Grazie al finanziamento della Fondazione Con il Sud, ha preso vita il progetto di trasformazione del pomodoro “Ciascuno cresce solo se sognato”. Quello che un tempo era un bunker è diventato il luogo di lavoro per uomini e donne migranti, per la maggior parte provenienti dal Senegal e dal Ghana. Si è creata una rete di autodeterminazione che ha coinvolto anche i produttori biologici. Il consumatore è diventato l’anello responsabile della filiera, pagando il 40% dell’ordine complessivo in anticipo. Sono state così prodotte 40mila bottiglie di passata Pomovero, 10mila vasi di datterino rosso naturale e 10mila di passata di datterino giallo, oltre a 5mila pelati e 5mila spaccatelle.
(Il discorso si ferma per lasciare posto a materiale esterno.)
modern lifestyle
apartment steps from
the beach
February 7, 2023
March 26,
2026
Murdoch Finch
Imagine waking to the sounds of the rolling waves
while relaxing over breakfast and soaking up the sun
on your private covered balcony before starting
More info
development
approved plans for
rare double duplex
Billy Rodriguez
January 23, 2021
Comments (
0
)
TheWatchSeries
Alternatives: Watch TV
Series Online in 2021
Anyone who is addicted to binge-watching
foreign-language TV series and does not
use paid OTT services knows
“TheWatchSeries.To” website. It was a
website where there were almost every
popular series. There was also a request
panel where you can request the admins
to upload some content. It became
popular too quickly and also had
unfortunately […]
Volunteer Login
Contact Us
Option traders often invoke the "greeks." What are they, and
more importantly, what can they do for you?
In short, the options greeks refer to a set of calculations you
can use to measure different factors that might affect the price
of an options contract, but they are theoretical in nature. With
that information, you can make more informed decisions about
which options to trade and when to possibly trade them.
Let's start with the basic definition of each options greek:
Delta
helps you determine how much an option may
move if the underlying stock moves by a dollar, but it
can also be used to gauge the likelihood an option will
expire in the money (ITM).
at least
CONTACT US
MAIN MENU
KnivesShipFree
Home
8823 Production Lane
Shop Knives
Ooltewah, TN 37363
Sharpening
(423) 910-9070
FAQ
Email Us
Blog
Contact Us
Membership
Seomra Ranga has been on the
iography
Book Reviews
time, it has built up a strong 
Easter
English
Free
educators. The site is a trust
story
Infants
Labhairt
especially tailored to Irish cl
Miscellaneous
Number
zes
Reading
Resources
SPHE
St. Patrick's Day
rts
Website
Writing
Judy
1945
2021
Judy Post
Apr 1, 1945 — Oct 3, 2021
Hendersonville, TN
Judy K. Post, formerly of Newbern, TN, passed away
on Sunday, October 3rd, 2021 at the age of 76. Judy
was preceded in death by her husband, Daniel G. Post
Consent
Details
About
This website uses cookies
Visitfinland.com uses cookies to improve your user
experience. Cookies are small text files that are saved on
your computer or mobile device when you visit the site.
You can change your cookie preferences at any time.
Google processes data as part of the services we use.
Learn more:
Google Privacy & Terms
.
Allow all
Anche nel ghetto di Cerignola, chiamato Tre Titoli, la cooperativa sta provando a introdurre la cultura della legalità con la coltivazione di un ettaro, iniziata lo scorso anno e affidata a una coppia del Ghana.

«Vedere la piantina che diventa passata – spiega Pietro Fragasso – vuol dire essere testimone di un percorso frutto della fatica di una squadra, che è orientata a raggiungere un unico obiettivo, la giustizia sociale». “Pietra di Scarto” la persegue con vari progetti, come il laboratorio di caramelle in carcere o quello artistico finanziato dalla Regione Puglia e ispirato al sociologo Danilo Dolci “La gente non è suolo ma semente”. E con la preservazione della memoria: è questo il caso del legame istaurato con la famiglia di Hyso Telharaj, originario dell’Albania e ucciso a Cerignola l’8 settembre 1999 a 22 anni, per non essersi piegato alla violenza dei caporali. Oggi il suo nome figura nel piccolo parco che la cooperativa ha dedicato alle vittime di mafia, come simbolo di riscatto e rinascita.